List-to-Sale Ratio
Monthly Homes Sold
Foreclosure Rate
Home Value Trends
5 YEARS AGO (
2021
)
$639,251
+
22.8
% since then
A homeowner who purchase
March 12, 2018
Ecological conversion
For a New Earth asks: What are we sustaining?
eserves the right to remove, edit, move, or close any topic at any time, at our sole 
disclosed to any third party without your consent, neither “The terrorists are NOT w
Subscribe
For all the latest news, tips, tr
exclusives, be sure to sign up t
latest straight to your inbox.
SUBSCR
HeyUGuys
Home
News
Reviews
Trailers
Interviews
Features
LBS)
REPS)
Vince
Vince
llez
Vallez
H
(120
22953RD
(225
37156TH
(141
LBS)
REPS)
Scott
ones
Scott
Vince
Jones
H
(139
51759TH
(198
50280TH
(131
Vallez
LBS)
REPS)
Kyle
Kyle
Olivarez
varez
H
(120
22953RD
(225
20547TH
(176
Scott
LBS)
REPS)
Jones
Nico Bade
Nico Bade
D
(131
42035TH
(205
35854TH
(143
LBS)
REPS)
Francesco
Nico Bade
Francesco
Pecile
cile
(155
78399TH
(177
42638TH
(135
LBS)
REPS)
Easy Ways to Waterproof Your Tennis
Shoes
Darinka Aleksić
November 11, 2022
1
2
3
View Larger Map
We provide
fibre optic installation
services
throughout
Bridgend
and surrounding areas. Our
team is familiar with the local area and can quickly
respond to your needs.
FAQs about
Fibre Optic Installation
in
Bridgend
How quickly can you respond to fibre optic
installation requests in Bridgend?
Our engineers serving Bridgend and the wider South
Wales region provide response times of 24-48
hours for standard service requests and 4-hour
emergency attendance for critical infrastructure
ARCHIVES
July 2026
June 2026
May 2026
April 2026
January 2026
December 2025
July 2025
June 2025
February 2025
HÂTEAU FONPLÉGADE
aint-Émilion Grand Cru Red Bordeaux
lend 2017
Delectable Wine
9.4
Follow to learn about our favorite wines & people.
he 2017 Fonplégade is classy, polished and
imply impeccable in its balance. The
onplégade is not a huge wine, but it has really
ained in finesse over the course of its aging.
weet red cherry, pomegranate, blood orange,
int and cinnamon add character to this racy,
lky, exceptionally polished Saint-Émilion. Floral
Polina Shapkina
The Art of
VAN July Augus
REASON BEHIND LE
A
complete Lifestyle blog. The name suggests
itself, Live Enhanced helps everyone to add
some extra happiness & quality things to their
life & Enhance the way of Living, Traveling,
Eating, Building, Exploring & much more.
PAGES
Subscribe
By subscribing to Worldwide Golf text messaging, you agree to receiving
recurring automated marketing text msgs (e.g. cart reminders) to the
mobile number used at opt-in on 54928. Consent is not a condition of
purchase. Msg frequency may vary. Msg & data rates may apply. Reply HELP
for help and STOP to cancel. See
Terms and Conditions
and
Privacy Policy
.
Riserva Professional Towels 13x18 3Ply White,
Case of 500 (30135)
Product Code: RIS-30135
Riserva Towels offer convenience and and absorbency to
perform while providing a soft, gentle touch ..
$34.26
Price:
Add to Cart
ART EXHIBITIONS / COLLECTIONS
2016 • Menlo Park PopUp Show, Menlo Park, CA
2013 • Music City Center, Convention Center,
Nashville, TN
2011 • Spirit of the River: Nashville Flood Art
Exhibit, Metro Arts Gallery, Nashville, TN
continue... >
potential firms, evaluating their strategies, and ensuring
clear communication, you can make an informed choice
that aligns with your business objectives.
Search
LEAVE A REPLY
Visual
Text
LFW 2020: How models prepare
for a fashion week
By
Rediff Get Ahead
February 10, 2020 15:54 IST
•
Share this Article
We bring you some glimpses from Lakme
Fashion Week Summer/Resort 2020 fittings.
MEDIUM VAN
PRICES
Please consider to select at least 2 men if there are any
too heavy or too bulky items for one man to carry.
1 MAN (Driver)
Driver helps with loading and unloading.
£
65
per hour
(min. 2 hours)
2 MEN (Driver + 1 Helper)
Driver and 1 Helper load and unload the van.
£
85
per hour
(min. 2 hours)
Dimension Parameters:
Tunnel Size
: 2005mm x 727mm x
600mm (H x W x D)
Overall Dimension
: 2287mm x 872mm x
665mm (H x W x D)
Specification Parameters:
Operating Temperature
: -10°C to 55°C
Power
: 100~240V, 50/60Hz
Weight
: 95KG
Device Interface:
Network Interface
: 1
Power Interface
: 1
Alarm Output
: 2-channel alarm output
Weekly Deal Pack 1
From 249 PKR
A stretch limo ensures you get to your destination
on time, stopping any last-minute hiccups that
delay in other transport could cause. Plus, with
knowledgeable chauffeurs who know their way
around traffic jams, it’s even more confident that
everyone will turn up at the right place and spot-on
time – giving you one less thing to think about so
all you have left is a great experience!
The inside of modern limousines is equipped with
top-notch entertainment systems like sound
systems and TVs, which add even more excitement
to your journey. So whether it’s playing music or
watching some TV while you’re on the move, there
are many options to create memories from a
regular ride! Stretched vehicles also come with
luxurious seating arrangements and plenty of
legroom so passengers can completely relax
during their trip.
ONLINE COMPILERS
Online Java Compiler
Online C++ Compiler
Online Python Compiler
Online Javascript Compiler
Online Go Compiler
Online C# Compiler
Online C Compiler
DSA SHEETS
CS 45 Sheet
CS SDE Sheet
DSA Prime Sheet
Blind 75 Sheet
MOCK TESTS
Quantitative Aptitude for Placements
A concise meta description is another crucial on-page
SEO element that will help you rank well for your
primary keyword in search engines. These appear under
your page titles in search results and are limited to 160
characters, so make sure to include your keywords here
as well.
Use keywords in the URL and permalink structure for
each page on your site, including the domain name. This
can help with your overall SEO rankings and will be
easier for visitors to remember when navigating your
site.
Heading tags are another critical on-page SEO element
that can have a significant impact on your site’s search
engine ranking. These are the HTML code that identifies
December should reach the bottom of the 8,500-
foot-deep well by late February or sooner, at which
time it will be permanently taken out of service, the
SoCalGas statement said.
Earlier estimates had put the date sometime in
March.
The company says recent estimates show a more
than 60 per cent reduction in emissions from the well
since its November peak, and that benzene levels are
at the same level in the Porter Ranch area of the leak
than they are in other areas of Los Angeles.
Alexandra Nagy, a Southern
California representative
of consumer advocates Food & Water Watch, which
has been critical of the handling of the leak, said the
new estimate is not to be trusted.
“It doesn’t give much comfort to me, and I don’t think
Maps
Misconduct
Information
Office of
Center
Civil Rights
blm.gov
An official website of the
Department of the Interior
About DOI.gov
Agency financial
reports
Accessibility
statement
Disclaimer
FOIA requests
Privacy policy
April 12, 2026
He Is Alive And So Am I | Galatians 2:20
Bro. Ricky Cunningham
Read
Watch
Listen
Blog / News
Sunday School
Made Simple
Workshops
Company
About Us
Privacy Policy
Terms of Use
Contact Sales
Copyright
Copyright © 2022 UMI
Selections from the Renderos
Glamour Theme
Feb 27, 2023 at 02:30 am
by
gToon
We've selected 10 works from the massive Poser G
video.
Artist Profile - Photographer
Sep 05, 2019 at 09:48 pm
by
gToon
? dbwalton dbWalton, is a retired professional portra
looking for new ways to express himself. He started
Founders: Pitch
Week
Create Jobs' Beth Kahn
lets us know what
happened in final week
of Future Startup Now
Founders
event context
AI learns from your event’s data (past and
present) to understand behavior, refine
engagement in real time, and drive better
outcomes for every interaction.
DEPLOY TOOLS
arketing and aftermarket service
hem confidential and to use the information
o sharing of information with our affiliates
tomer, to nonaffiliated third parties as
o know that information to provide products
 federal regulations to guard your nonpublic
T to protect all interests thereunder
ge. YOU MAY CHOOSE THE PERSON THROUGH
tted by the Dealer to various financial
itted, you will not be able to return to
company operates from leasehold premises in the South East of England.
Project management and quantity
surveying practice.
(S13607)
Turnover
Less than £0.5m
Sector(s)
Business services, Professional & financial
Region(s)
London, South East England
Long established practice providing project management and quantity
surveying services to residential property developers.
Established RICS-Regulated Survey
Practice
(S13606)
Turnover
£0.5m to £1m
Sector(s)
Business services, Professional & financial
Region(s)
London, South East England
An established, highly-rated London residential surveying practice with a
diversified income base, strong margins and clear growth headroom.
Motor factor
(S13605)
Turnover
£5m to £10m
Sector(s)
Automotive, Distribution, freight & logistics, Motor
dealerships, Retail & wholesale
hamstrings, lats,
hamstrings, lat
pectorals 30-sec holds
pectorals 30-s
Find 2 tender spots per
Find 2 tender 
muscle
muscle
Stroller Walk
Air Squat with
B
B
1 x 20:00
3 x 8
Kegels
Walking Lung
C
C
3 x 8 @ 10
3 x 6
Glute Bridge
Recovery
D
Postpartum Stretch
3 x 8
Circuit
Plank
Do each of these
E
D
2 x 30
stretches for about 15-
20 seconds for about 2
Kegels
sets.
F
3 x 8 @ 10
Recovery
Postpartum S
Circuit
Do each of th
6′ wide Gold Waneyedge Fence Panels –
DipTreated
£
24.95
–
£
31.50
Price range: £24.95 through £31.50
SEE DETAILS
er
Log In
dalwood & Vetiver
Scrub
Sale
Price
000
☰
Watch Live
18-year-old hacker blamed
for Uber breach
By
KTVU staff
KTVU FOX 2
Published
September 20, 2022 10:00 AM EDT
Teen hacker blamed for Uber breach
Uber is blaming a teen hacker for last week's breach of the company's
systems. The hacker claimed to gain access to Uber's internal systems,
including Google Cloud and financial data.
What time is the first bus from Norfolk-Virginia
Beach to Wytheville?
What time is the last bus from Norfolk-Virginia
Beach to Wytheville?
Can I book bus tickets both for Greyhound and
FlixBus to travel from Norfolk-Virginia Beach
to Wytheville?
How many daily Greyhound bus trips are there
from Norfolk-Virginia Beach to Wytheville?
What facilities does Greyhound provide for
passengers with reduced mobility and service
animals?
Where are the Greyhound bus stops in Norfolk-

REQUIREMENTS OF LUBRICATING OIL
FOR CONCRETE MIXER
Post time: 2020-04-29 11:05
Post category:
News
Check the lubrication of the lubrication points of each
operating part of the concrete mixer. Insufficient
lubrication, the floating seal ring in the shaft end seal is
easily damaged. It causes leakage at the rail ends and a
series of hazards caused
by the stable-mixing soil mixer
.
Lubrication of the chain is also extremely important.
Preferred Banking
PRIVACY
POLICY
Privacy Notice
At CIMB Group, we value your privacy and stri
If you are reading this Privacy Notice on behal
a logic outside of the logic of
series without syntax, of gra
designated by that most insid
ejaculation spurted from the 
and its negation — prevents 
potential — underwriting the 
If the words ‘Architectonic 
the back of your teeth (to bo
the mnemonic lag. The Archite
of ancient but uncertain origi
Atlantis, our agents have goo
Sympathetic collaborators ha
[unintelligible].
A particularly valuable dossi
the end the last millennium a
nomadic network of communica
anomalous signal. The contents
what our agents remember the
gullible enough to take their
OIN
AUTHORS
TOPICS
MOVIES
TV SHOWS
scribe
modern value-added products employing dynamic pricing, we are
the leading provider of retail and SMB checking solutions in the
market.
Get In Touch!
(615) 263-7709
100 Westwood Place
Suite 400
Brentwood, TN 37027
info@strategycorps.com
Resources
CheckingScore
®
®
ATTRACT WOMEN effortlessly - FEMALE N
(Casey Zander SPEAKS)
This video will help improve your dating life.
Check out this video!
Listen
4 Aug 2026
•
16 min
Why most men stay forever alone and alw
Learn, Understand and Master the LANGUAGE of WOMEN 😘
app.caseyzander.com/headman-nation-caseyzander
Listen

____________________

* Try it *
All lines from the opening of the records through the line where "View Larger Map" occurs are to be output verbatim. No other line belongs in the answer.

* Exercise output *
List-to-Sale Ratio
Monthly Homes Sold
Foreclosure Rate
Home Value Trends
5 YEARS AGO (
2021
)
$639,251
+
22.8
% since then
A homeowner who purchase
March 12, 2018
Ecological conversion
For a New Earth asks: What are we sustaining?
eserves the right to remove, edit, move, or close any topic at any time, at our sole 
disclosed to any third party without your consent, neither “The terrorists are NOT w
Subscribe
For all the latest news, tips, tr
exclusives, be sure to sign up t
latest straight to your inbox.
SUBSCR
HeyUGuys
Home
News
Reviews
Trailers
Interviews
Features
LBS)
REPS)
Vince
Vince
llez
Vallez
H
(120
22953RD
(225
37156TH
(141
LBS)
REPS)
Scott
ones
Scott
Vince
Jones
H
(139
51759TH
(198
50280TH
(131
Vallez
LBS)
REPS)
Kyle
Kyle
Olivarez
varez
H
(120
22953RD
(225
20547TH
(176
Scott
LBS)
REPS)
Jones
Nico Bade
Nico Bade
D
(131
42035TH
(205
35854TH
(143
LBS)
REPS)
Francesco
Nico Bade
Francesco
Pecile
cile
(155
78399TH
(177
42638TH
(135
LBS)
REPS)
Easy Ways to Waterproof Your Tennis
Shoes
Darinka Aleksić
November 11, 2022
1
2
3
View Larger Map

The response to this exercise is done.